> **WHAT YOU WILL DO**
Reply with one number only: the count of lines below that contain the word "size".
◇ ◇ ◇ ◇ ◇ ◇ ◇
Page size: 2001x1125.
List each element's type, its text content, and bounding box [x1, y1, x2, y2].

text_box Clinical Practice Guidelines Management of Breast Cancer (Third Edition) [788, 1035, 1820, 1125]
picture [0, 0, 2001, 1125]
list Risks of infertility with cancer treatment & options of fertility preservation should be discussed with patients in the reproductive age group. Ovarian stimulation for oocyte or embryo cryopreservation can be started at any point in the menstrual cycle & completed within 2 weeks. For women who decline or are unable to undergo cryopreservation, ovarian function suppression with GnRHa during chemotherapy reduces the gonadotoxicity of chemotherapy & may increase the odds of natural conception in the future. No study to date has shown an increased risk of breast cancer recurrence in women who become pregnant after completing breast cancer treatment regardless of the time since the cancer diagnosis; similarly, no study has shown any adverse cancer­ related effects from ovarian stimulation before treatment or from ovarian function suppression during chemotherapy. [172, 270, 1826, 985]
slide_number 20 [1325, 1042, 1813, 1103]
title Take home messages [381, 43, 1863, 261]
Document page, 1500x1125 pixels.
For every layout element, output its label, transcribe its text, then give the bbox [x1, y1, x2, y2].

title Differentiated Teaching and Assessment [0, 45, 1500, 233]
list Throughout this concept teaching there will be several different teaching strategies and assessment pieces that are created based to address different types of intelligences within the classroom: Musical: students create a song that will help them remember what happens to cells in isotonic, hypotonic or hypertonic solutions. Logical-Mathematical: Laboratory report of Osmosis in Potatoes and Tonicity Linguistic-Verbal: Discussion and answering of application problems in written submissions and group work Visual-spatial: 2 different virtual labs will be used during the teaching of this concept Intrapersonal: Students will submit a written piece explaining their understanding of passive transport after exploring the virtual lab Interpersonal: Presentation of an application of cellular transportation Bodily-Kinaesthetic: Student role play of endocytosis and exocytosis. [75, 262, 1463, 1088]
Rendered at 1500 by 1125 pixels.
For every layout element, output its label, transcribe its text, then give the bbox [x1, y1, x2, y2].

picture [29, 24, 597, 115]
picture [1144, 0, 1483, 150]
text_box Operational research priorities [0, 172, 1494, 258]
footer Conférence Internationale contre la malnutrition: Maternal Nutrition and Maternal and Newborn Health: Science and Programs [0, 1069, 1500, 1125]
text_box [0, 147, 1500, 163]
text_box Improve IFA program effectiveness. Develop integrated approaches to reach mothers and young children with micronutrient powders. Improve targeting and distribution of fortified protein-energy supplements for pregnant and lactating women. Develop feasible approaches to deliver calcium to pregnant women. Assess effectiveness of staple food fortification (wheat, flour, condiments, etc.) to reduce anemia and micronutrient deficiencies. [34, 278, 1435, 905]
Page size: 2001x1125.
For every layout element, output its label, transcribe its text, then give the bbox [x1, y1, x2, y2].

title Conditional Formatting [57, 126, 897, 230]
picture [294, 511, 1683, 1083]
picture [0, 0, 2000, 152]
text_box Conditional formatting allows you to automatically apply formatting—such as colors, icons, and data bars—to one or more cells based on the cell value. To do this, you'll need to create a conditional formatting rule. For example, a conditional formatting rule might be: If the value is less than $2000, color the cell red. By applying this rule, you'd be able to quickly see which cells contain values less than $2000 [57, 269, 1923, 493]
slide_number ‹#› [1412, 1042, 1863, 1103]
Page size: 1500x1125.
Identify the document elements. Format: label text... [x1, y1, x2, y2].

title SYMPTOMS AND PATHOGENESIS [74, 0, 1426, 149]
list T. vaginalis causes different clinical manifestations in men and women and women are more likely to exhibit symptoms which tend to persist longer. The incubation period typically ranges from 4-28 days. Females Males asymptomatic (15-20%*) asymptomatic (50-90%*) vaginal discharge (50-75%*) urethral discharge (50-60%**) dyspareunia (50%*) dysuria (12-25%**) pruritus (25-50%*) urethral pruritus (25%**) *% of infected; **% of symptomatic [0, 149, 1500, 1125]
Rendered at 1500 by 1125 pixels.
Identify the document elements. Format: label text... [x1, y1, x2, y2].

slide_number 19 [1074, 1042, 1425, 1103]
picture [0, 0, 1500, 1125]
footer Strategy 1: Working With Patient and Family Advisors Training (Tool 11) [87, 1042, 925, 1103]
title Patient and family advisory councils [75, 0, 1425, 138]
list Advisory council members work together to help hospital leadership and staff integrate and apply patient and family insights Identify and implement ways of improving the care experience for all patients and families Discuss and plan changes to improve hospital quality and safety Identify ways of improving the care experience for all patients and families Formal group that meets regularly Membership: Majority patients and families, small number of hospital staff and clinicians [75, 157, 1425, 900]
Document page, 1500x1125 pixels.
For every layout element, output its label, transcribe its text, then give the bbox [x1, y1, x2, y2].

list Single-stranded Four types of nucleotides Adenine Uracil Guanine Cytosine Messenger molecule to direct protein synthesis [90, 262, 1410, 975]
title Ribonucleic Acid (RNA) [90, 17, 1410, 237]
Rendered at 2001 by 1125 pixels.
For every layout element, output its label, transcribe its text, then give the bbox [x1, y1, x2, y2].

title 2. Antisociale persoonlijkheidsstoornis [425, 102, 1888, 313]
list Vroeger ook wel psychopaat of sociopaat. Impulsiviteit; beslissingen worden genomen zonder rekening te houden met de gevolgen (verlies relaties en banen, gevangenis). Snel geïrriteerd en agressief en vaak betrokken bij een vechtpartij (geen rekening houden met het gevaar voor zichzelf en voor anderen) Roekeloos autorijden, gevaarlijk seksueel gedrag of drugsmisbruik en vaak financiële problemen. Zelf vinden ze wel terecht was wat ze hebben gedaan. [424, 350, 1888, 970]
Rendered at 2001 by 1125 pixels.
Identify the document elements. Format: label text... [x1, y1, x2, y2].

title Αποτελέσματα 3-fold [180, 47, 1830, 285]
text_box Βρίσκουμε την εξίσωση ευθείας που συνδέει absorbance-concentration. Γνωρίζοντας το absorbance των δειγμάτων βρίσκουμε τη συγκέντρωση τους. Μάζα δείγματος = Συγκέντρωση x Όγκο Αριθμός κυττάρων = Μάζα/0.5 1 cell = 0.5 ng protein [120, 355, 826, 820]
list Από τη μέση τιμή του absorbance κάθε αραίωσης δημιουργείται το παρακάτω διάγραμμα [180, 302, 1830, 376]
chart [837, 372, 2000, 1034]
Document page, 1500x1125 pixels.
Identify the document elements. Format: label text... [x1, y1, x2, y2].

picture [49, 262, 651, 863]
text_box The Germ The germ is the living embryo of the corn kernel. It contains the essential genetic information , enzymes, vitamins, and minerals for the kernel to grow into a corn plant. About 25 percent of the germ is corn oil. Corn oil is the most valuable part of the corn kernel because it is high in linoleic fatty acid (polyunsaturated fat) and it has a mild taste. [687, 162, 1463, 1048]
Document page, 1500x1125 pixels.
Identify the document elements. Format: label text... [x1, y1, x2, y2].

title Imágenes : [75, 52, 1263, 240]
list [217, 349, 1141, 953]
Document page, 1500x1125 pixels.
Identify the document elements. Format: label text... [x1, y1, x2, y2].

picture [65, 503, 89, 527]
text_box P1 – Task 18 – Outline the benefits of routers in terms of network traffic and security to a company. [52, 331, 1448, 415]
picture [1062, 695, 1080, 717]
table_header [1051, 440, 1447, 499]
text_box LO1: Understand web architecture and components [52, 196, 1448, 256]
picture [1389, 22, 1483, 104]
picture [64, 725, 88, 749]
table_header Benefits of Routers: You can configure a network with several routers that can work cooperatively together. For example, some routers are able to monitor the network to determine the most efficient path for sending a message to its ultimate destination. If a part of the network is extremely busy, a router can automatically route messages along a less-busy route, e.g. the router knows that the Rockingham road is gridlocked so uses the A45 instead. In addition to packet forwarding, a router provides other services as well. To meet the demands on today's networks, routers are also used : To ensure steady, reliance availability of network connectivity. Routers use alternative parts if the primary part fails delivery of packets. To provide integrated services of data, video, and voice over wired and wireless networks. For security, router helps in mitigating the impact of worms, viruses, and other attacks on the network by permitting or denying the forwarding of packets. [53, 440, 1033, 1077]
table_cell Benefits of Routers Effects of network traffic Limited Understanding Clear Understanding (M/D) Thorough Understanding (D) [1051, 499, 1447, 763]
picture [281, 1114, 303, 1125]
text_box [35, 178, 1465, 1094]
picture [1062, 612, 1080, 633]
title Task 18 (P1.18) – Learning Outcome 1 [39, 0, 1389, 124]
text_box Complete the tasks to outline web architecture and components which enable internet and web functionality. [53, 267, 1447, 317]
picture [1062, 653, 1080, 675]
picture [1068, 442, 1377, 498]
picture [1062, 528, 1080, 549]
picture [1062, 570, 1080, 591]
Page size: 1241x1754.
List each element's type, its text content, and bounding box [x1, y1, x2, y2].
◇ ◇ ◇ ◇ ◇ ◇ ◇
> **WRITTEN RESPONSE**
4